§ **Exercise description**: What are the lines, word for word, from the line with "Step: Subdivide the" up to and including the line with "left_click(421, 545)" in the records below? Omit the pictures.

§ **Data supplied**:
****

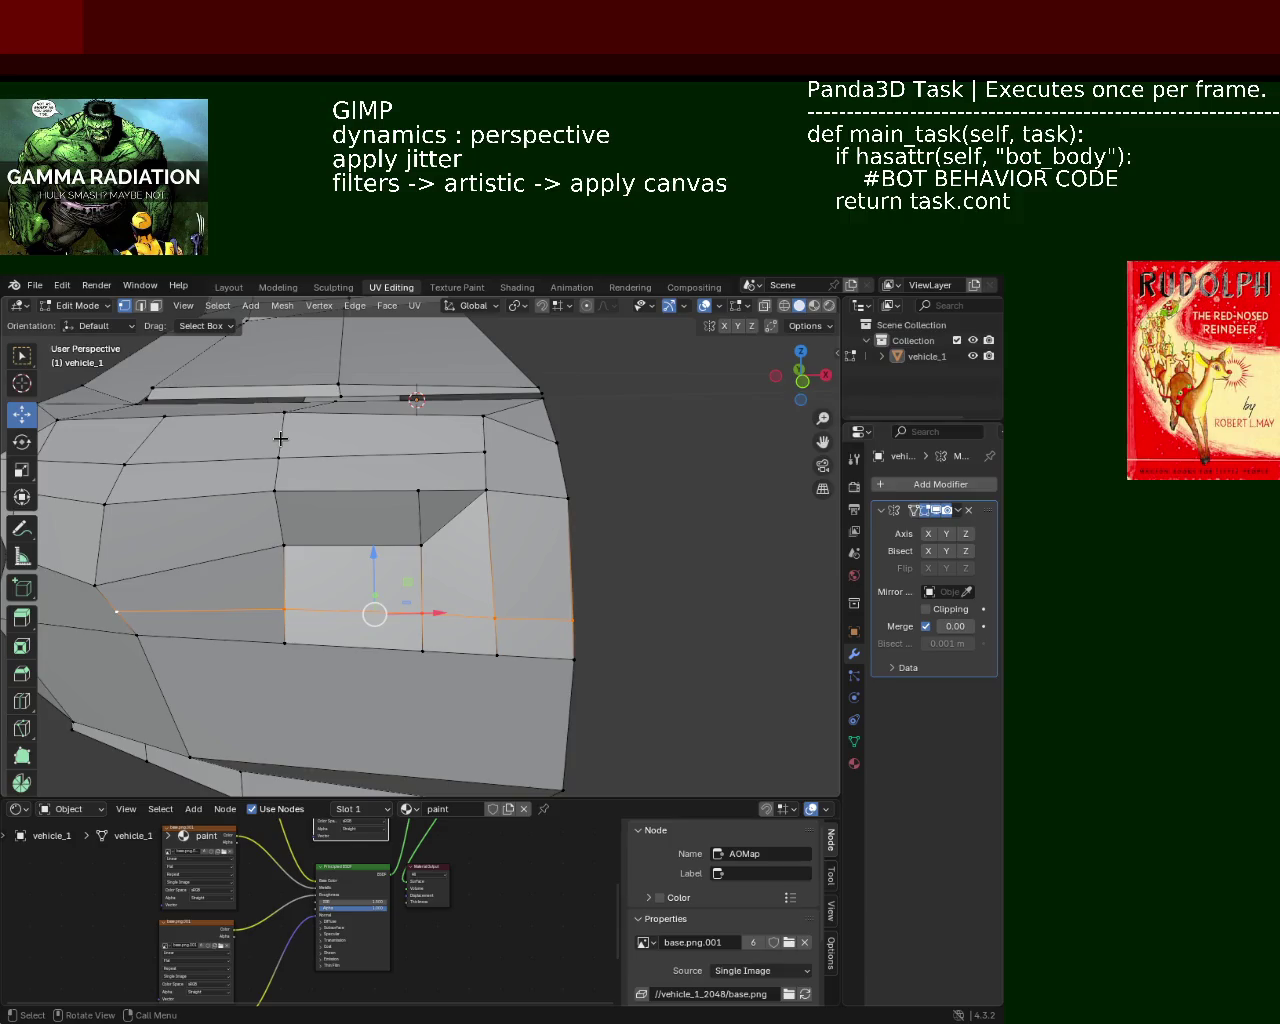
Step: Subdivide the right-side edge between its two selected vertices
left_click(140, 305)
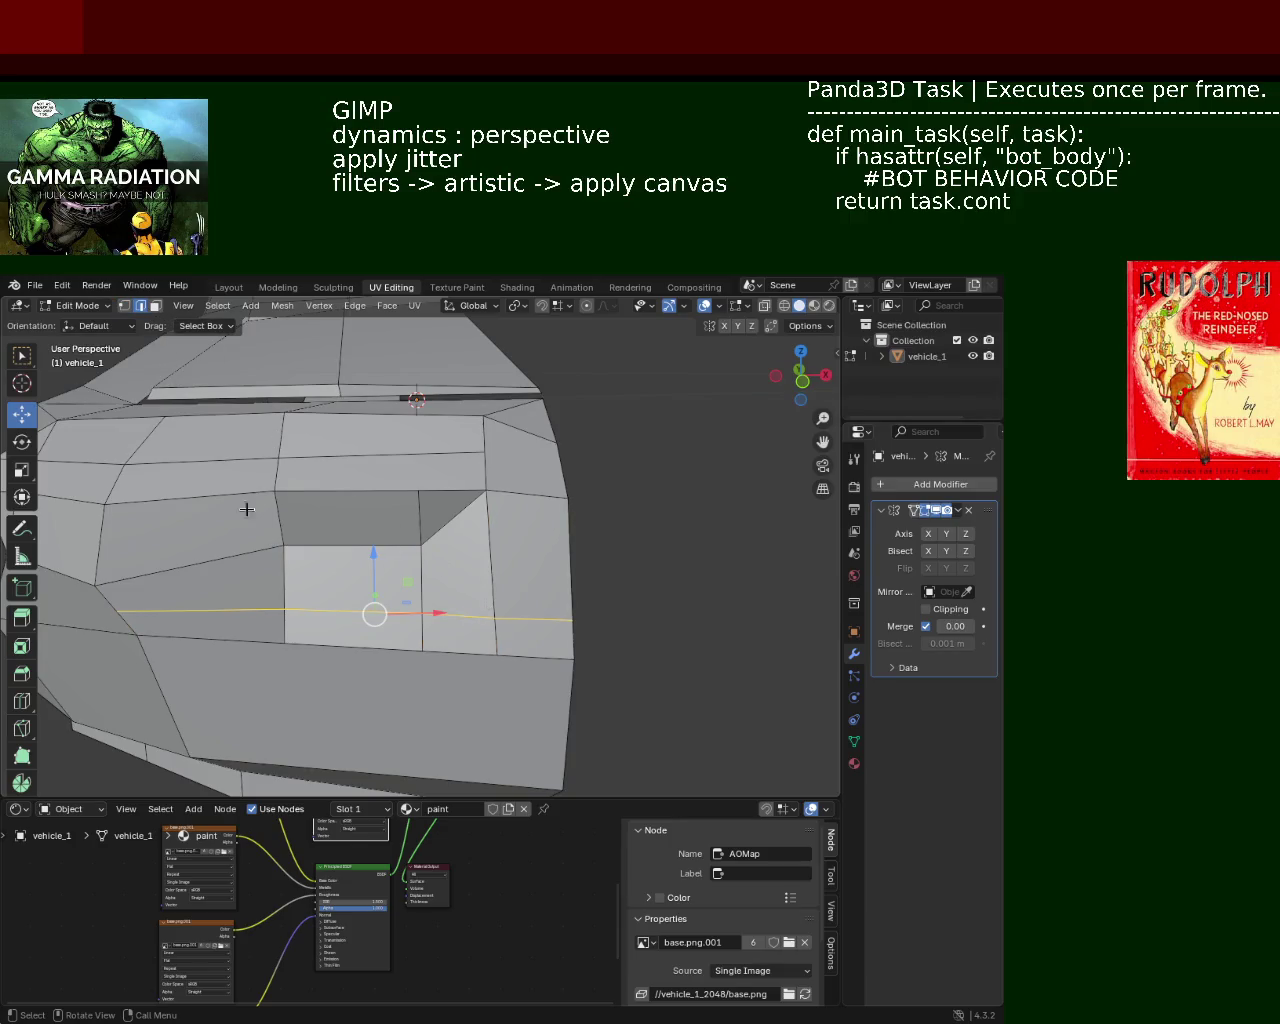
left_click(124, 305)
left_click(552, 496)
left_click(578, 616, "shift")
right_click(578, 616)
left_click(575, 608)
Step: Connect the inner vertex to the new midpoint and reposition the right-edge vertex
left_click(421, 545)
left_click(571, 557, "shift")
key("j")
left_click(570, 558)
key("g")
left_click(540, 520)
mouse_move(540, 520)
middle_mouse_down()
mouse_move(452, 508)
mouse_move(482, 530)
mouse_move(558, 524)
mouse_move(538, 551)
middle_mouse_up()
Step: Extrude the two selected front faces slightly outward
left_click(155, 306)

****

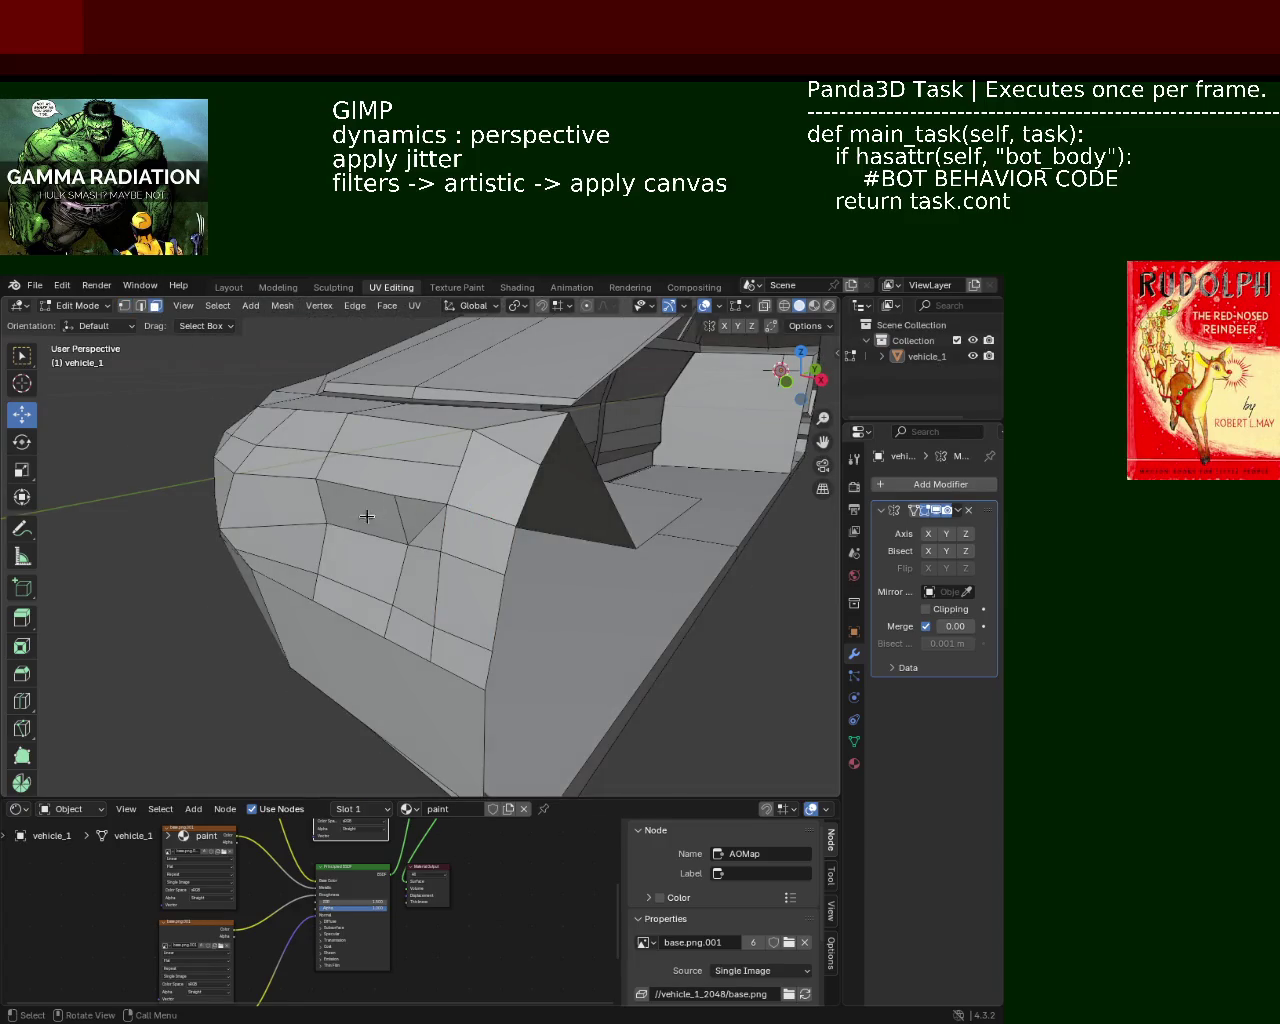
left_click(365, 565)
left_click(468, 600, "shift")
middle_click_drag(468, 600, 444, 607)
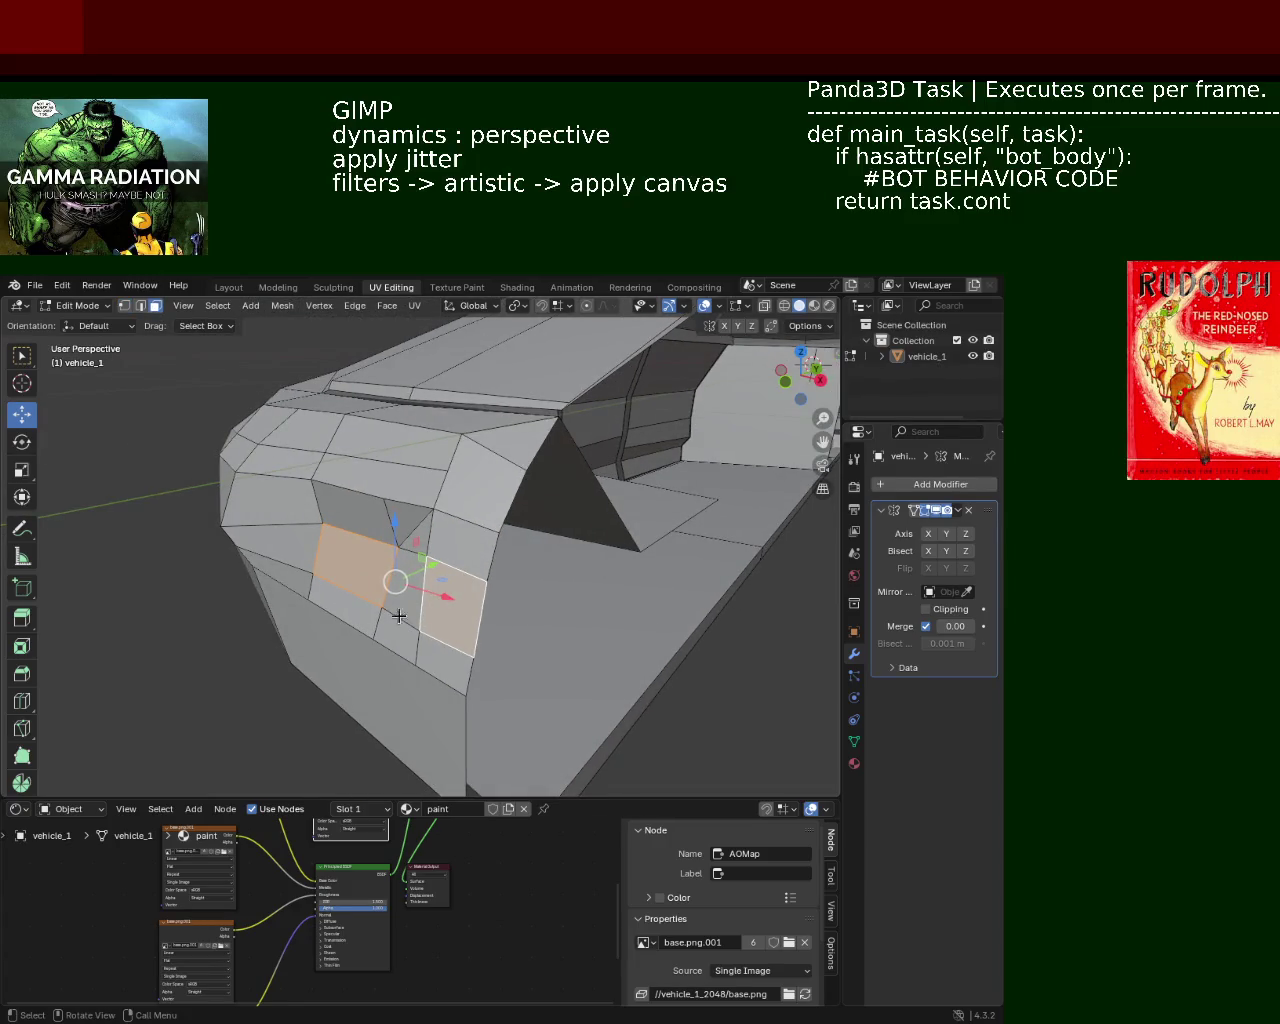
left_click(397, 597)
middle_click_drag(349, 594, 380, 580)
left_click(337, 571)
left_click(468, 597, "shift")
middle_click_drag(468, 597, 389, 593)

****

§ **Completed exercise**:
Step: Subdivide the right-side edge between its two selected vertices
left_click(140, 305)
left_click(124, 305)
left_click(552, 496)
left_click(578, 616, "shift")
right_click(578, 616)
left_click(575, 608)
Step: Connect the inner vertex to the new midpoint and reposition the right-edge vertex
left_click(421, 545)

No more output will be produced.